Exercise instructions ->
Rewrite the part of the material below that opens with the line containing "Document page, 1275x1650 pixels." and closes with the line containing "Identify the document", swapping "elements" for "components" and keeping everything else the same. Return only those lines.

Data excerpts ->
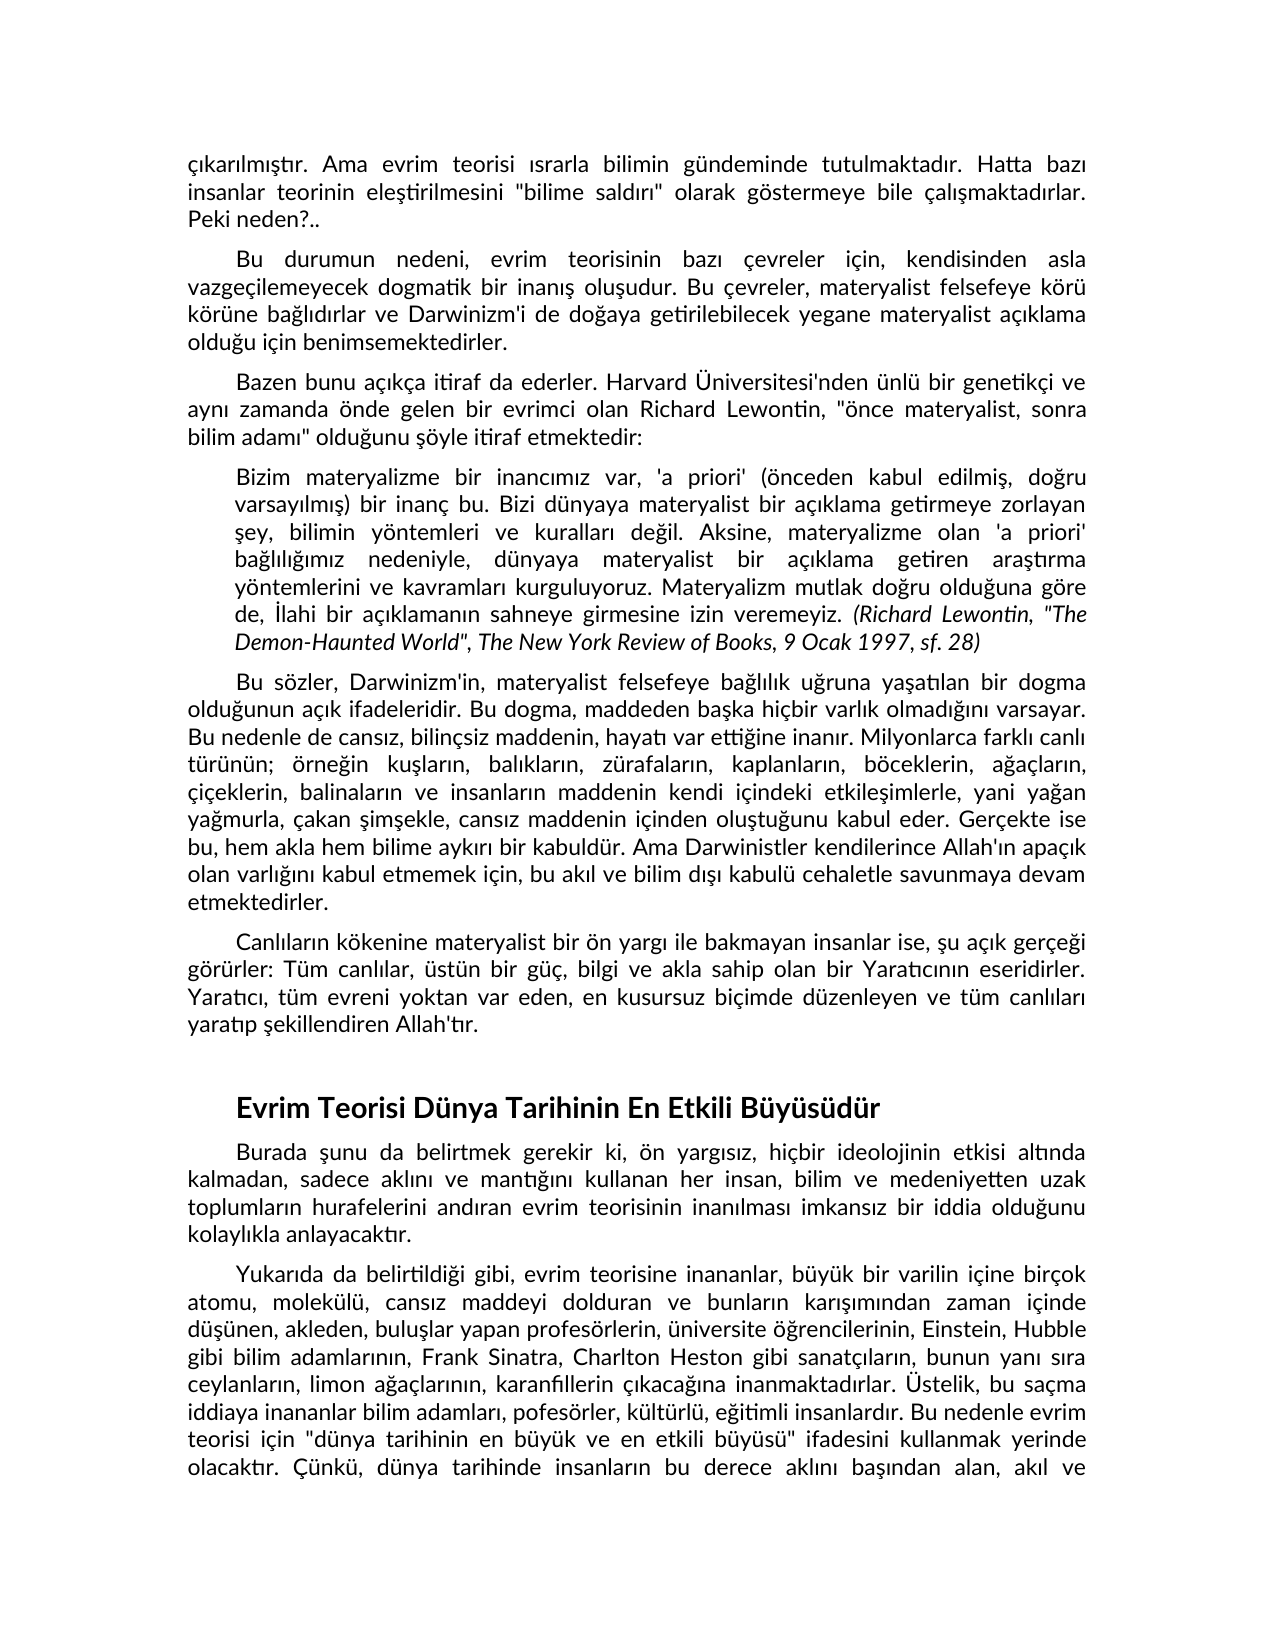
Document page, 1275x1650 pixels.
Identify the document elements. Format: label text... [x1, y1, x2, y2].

* * *

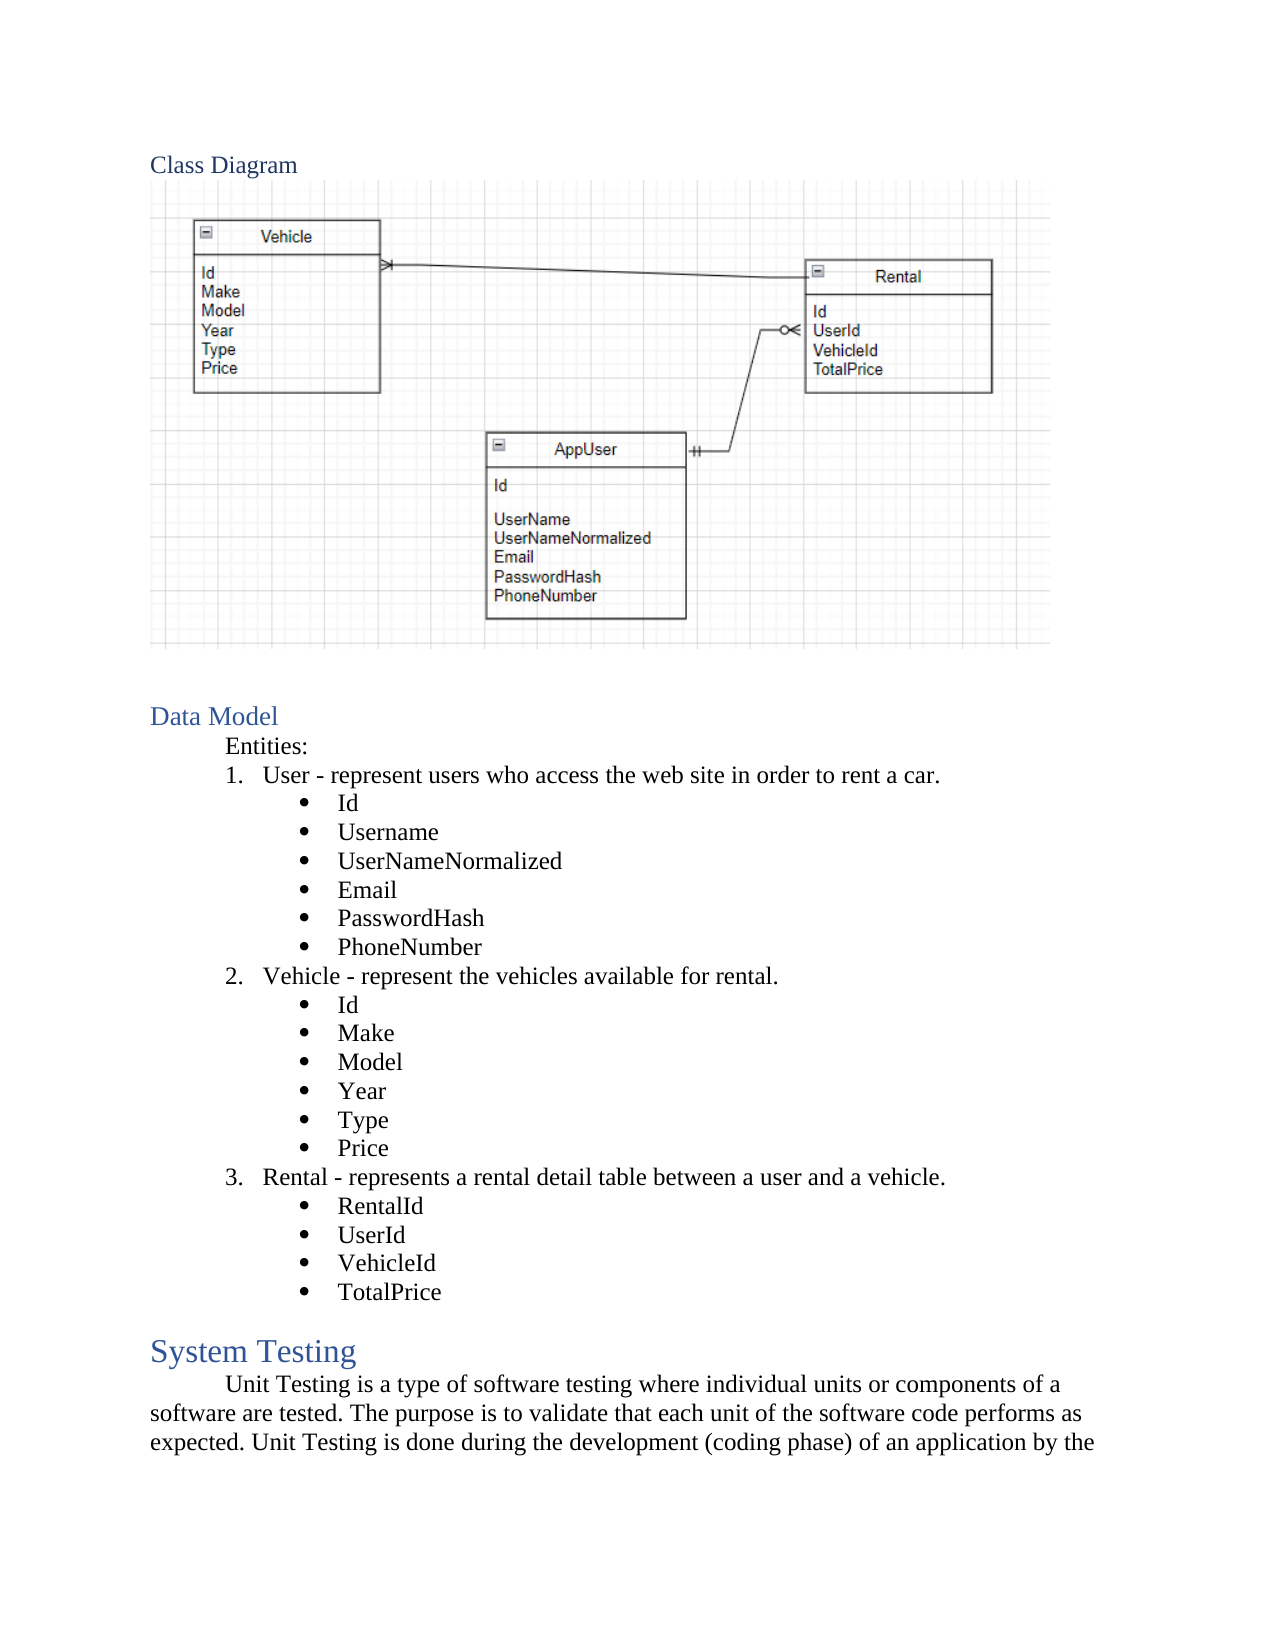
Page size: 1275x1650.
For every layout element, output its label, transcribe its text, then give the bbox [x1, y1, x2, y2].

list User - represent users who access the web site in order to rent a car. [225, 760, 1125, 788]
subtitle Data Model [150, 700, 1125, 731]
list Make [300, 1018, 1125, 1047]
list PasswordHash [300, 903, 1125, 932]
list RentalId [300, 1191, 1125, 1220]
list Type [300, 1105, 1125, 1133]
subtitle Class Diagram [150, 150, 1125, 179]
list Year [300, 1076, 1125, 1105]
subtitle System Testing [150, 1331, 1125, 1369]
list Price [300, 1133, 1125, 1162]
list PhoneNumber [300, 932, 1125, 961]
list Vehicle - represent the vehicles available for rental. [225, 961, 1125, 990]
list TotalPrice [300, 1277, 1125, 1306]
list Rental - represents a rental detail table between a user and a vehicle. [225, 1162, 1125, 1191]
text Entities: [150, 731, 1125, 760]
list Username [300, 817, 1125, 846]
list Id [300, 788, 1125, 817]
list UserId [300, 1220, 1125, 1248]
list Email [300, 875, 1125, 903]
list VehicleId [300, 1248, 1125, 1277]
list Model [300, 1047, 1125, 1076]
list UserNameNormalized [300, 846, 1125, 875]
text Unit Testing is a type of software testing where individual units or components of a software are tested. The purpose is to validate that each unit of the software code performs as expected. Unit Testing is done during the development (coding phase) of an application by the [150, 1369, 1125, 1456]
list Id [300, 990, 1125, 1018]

Solved problem ->
Document page, 1275x1650 pixels.
Identify the document components. Format: label text... [x1, y1, x2, y2].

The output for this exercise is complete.